El clamor que se mezclaba con la desesperación cuando el viernes aparecieron las llamas, ha sido sustituido por una sinfonía de chapas que se amontonan, palas que se arrastran y golpes de martillo sobre maderas irregulares.
Sonidos acompasados sobre una horizonte desolador que replica el horror que sobrevuela los barrios arrasados tras bombardeos como los que sufren Yemen, Ucrania o Gaza.
Columpios tristes, piscinas de goma abandonadas, juguetes quebrados y decenas de hierros ennegrecidos, coches calcinados y una capa gris formada por cientos de brasas dormidas envueltas en el humo de las cenizas.
“Solo en este sector han muertos al menos nueve personas”, varios ancianos y dos madres con sus hijos pequeños", explica a EFE Ofelia, coordinadora del campamento y presidenta del Comité Fuerza y Esperanza.
“Tener una casa, eso es lo que necesitamos. Antes del invierno, usted sabe que los inviernos aquí son crueles y aquí hay niños y personas mayores”, explica mientras gestiona con otras vecinas la comida, en forma de "olla común” para todos.
“Pero como somos bien realistas, y eso no va a pasar ahora, nuestras necesidades básicas son agua, alimentos, leche, pañales, vestuario, zapatos, ropa de abrigar, y colchones, que han llegado pero no han dado a basto para todos”, enumera.
Lo que tampoco ha llegado son los materiales de construcción, que igualmente no esperan, por eso muchos comenzaron ya a reconstruir con lo que quedó menos dañado.
Juan, empleado de un restaurante de comida rápida, ha levantado ya varios paneles, y con dos de sus primos levanta las primeras vigas: un palo hundido en el suelo y una madera que pretende que mañana sean el pilar de un hogar.
De momento vive en una carpa. Y ya le ha llegado un colchón reglado por una de las comunas del norte del país, por lo que se cuenta entre los afortunados
Y lo celebra mientras golpea con determinación los clavos, con cumbia que sale con estruendo de un reproductor de música a la sombra de las chapas.

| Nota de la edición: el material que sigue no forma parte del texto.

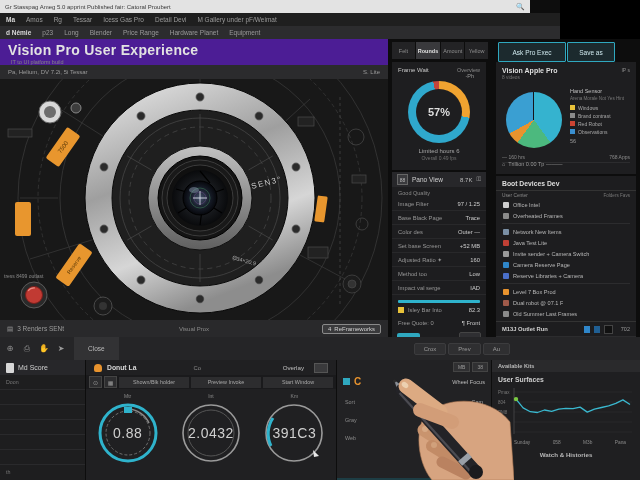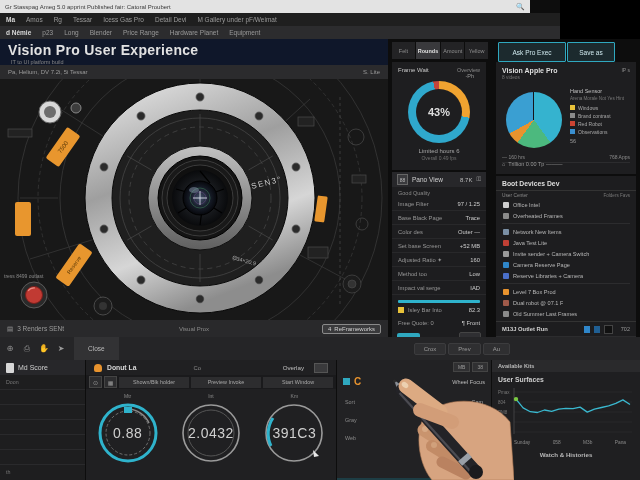--- a/index.html
+++ b/index.html
@@ -11,21 +11,21 @@
   #topbar .url{font-size:6px;color:#3a3a3a;flex:1;white-space:nowrap;overflow:hidden;}
   #topbar .mag{font-size:7px;color:#555;}
   
   .menurow{left:0;width:560px;display:flex;align-items:center;gap:11px;padding:0 6px;box-sizing:border-box;}
   #menurow1{top:13px;height:13px;background:#1f1f1f;}
   #menurow2{top:26px;height:13px;background:#2c2c2e;}
   .menuitem{font-size:6.5px;color:#9a9a9a;white-space:nowrap;}
   .menuitem.first{font-weight:bold;color:#d8d8d8;}
   #menucorner{left:560px;top:0;width:80px;height:39px;background:#000;}
   
-  #title-block{left:0;top:39px;width:388px;height:26px;background:#0f172a;}
+  #title-block{left:0;top:39px;width:388px;height:26px;background:#4c1d95;}
   #page-title{font-size:14px;color:#e2e2e2;margin:3px 0 0 8px;font-weight:bold;letter-spacing:.3px;}
   #page-sub{font-size:5.5px;color:#868686;margin-left:11px;margin-top:1px;}
   #toolbar-top{left:0;top:65px;width:388px;height:14px;background:#2b2b2d;display:flex;align-items:center;padding:0 8px;box-sizing:border-box;}
   #toolbar-top .l{font-size:6px;color:#9a9a9a;flex:1;}
   #toolbar-top .r{font-size:6px;color:#9a9a9a;}
   
   #viewer{left:0;top:79px;width:388px;height:241px;background:#171717;}
   #status-bar{left:0;top:320px;width:388px;height:17px;background:#29292b;display:flex;align-items:center;padding:0 7px;box-sizing:border-box;}
   #status-bar .sl{font-size:6.5px;color:#9a9a9a;display:flex;align-items:center;gap:4px;}
   #status-bar .sc{font-size:6px;color:#8a8a8a;position:absolute;left:50%;transform:translateX(-50%);}
@@ -336,21 +336,21 @@
   <div class="abs teal-btn" id="act-btn1">Ask Pro Exec</div>
   <div class="abs teal-btn" id="act-btn2">Save as</div>
 
   <div class="abs" id="donut-card">
     <div class="hd">
       <span class="t">Frame Wait</span>
       <span class="r">Overview</span>
     </div>
     <div id="donut-wrap">
       <div id="frame-donut" style="background: conic-gradient(rgb(240, 163, 48) 0%, rgb(240, 163, 48) 28%, rgb(47, 168, 204) 28%, rgb(47, 168, 204) 97%, rgb(196, 69, 58) 97%, rgb(196, 69, 58) 100%);"></div>
-      <div id="donut-hole">43%</div>
+      <div id="donut-hole">57%</div>
       <div id="donut-ph">-Ph</div>
     </div>
     <div class="ln1">Limited hours 6</div>
     <div class="ln2">Overall 0.49 fps</div>
   </div>
 
   <div class="abs" id="props-panel">
     <div id="props-hd">
       <span class="ic">88</span>
       <span class="t">Pano View</span>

Tiene más suerte que sus vecinos, que se arraciman en un auto completamente quemado: el capó sirve de mesa improvisada y varias tablas permiten tumbarse y resguardarse del sol, que vuelve a picar con fuerza al mediodía.
Al menos corre una fresca y ligera brisa, y no hay indicios de que vaya a volver el viento que el viernes pasado se convirtió en su peor enemigo.
Al igual que Ofelia, José, padre de dos hijos, aseguró que fue todo muy rápido y atroz. En cuestión de segundos esta amplia y mísera barriada del extrarradio de Viña del Mar, en la que malviven 320 familias, se vio abocada al infierno.
“Veíamos las llamas en los cerros, pero no creímos que iba a llegar. Y estaban esos otros campamentos antes. Pero de repente el viento cambió y apenas nos dio tiempo a salir, a correr. Muchos no pudieron”, explica a EFE mientras trasiega entre los escombros.
“Esta tragedia no viene desde el viernes”, precisa Ofelia. “Nosotros no tomamos ninguna importancia porque no creímos que iba a llegar hasta acá. En quince minutos se quemaron las tomas (asentamientos ilegales) de atrás. Después las casas de delante y al final fue una caótica de fuego”, insiste.
“Muchos vecinos no quisieron dejar sus casas. Hubo muchas pérdidas humanas y murió mucha gente acá”, agrega Ofelia, que explica porqué no queda espacio para el luto.
La pobreza, señala, no da tregua. Todos tienen que trabajar este lunes para poder comer y dar de comer a sus hijos, y les gustaría que al llegar a casa, al menos, le espere un techo: aunque sea de lata, con cuatro paredes -aunque sea de madera fina- y un colchón limpio donde descansar algunas horas.